Holding the box low between them, she opened the lid. A silver pendant, perhaps half the length of her little finger, rested on a red velvet bed. She picked it up carefully.

“It’s a tiny spoon.” The handle was intricately fashioned in Celtic knots and finished in a heart-shaped loop.

“It’s a love spoon,” Lucian said.

She turned it back and forth. “I know of them.” Celtic men fashioned them for their sweethearts. It looked freshly polished, but the inner sides of the braided strands were blackened with time, and there was a weight to the piece as though it had a history.
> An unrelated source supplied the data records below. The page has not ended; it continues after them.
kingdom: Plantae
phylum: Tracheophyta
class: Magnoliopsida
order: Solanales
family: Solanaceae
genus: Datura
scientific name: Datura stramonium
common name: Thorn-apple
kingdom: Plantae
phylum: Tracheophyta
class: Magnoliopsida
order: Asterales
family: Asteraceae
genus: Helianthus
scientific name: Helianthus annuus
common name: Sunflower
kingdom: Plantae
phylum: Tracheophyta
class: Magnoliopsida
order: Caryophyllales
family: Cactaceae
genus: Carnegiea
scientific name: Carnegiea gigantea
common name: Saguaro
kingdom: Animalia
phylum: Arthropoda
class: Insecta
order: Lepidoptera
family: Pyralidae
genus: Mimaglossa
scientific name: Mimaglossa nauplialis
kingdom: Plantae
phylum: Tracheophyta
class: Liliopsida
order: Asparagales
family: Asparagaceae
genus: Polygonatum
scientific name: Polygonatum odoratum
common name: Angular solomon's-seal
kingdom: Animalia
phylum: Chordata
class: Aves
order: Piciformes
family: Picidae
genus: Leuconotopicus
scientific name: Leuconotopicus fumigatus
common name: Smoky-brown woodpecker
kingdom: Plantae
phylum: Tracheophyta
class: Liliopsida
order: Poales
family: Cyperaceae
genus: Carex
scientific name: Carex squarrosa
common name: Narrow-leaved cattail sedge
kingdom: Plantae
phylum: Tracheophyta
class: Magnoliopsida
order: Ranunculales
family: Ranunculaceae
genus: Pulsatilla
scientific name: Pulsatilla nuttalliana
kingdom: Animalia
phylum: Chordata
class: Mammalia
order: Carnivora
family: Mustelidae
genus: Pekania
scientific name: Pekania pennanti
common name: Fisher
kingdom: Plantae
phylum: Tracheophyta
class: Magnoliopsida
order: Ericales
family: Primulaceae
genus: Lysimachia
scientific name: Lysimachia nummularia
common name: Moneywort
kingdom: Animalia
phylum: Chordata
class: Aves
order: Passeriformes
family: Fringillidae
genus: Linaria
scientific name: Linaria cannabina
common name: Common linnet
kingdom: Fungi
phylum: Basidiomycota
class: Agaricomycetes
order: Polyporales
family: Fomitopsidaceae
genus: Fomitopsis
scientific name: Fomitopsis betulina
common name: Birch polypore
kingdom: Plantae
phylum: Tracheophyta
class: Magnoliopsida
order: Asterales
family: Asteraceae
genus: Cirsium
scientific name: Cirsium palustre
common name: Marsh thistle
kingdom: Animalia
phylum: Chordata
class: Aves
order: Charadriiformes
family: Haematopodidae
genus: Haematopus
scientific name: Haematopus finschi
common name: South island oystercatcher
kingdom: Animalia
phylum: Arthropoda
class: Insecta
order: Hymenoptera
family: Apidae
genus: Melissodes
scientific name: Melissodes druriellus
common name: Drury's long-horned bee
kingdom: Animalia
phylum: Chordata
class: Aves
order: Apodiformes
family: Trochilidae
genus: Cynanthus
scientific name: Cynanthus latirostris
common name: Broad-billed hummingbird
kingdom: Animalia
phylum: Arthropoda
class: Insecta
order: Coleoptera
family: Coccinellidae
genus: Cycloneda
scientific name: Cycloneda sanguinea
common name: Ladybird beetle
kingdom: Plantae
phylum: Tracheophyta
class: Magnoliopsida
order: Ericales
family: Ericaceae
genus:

Lucian’s expression was guarded. “My grandmother,” he said. “She gave it to me, for my future bride. My great-grandfather had once made it for his wife; he was a Welshman.” He glanced at it there in her palm. “I suppose we could set it with a diamond, if you want.”

Her fingers closed protectively over the small heirloom. “I find it most precious as it is.”

He looked at her oddly, then gave a grunt that could have been approval, and returned his attention to his soup.

She emptied her wineglass, the love spoon in her fist. How often had she daydreamed of being abducted by a handsome highwayman or a marauding privateer? She dared fate to be consistent and to prove that being ravished by such a man would be as pleasurable as in her fantasies.